> _Что требуется_
[1] Перечислите все виды работ, которые, согласно исходному фрагменту, крестьянин обязуется выполнить на десятине за пять рублей под кружок.
[2] Сколько, по данным исходного фрагмента, теперь стоит работа, которую раньше брались выполнить под кружок за пять рублей?
[3] Перепечатайте без изменений часть исходного фрагмента, начиная со слов «Как все изменилось» и далее вплоть до слов «отвечает робкий голос.».

Как все изменилось в этом маленьком мире нашего хозяйства с тех пор, каким застает его мое первое сознание. Помню, в детстве вечером читает вслух моя мать газету и вдруг останавливается, прислушивается, спрашивает, обращаясь в переднюю:
– Кто там?
– К вашей милости! – отвечает робкий голос.
После «милости» мне уже хорошо известно, всегда просят денег.
– Что тебе?
– Сделайте милость, дайте под кружок.
Это значит, он просит пять рублей и за них обязуется обработать кругом десятину: пахать, сеять, косить, возить, все за пять рублей. Теперь эта работа самое меньшее стоит рублей пятьдесят. Но и тогда кружок, если не ошибаюсь, давал помещику большую выгоду сравнительно с летней платой за труд; по существу, это была особая форма землевладельческого ростовщичества. В то время, однако, отдавать свою землю под кружок не считалось делом зазорным. Правда, иногда богатый помещик скажет гордо: «Я свою землю никогда не отдаю под кружок», но гордость эта основана вовсе не в признании в кружковой системе вымогательства, а просто потому, что богатый хозяин кружковую небрежную работу не находил «рациональной» в агрономическом отношении. В руках его всегда оставалось общее могучее средство привлечь на свою работу от зари до зари сколько угодно работников, средство это – необходимость крестьянина, по своему малоземелью, дорабатывать себе хлеб батрацкой работой.
Добро, конечно, сильнее зла, если то и другое будут меряться в одиночку, но зло берет числом, скопом, – столько накопилось содеянного зла в отношении… малоземельного сословия! Вспыхнула забастовка, и после нее как-то вдруг совершенно исчезла кружковая система вымогательства сильным крестьянского труда. Зато в нашем уезде быстро распространилась ничем не лучшая система обработки земли посредством обязанных. Это хозяйство состоит в том, что помещик свою запольную землю дешево отдает в аренду крестьянам, а за недобранную часть ренты крестьяне обязуются обработать землю помещика, лежащую вблизи его усадьбы. В техническом отношении работа обязанных еще хуже, чем кружковая; там на отдельного крестьянина еще можно влиять, но влиять на целое общество нелегко. Вот, например, дожди задержали уборку, а в жаркий день зерно от этого сразу подошло и потекло. Крестьяне рвутся к своим полям, но вечером староста оповещает обязанных косить «барскую» рожь. Условие так составлено, что крестьянам не дадут убрать арендованные ими земли, пока они не уберут помещичье поле. Конечно, они торопятся, делают кое-как, лишь бы поскорее дорваться до своего хлеба. В конце концов, у помещика убрано скверно, и у крестьян зерно утекло.

> _Исходные материалы_
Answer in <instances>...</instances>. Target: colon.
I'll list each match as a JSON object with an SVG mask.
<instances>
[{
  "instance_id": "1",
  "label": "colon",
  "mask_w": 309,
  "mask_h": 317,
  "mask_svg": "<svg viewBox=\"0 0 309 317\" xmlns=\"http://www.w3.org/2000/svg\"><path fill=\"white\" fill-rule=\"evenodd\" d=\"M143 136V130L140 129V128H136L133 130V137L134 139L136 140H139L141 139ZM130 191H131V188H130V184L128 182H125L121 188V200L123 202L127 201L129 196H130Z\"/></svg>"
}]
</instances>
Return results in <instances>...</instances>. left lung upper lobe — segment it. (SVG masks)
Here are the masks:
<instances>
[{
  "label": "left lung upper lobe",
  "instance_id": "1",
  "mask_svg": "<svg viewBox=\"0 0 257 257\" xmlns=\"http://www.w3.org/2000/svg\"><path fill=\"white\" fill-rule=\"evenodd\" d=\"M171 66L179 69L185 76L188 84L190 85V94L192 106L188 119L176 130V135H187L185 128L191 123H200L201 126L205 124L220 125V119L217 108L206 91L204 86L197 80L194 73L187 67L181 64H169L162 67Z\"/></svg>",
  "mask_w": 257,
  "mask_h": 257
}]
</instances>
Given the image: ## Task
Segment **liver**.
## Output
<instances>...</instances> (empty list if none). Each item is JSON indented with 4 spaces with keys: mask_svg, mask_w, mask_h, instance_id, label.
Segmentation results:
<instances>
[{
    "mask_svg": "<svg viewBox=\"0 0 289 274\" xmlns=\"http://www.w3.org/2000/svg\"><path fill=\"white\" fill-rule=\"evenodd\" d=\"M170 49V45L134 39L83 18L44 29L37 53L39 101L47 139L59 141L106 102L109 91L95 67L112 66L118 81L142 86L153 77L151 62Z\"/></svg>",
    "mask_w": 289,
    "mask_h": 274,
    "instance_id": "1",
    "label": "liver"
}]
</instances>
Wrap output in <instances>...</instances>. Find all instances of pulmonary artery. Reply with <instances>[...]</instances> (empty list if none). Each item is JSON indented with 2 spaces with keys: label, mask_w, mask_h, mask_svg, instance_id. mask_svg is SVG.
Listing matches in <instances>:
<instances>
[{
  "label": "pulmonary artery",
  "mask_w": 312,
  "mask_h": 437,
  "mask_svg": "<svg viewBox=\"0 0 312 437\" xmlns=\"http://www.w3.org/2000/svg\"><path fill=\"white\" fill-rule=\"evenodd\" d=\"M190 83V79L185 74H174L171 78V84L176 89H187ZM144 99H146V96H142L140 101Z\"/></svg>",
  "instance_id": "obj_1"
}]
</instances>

> _Ответы по заданиям_
[1] пахать, сеять, косить, возить

[2] Самое меньшее рублей пятьдесят.

[3]
Как все изменилось в этом маленьком мире нашего хозяйства с тех пор, каким застает его мое первое сознание. Помню, в детстве вечером читает вслух моя мать газету и вдруг останавливается, прислушивается, спрашивает, обращаясь в переднюю:
– Кто там?
– К вашей милости! – отвечает робкий голос.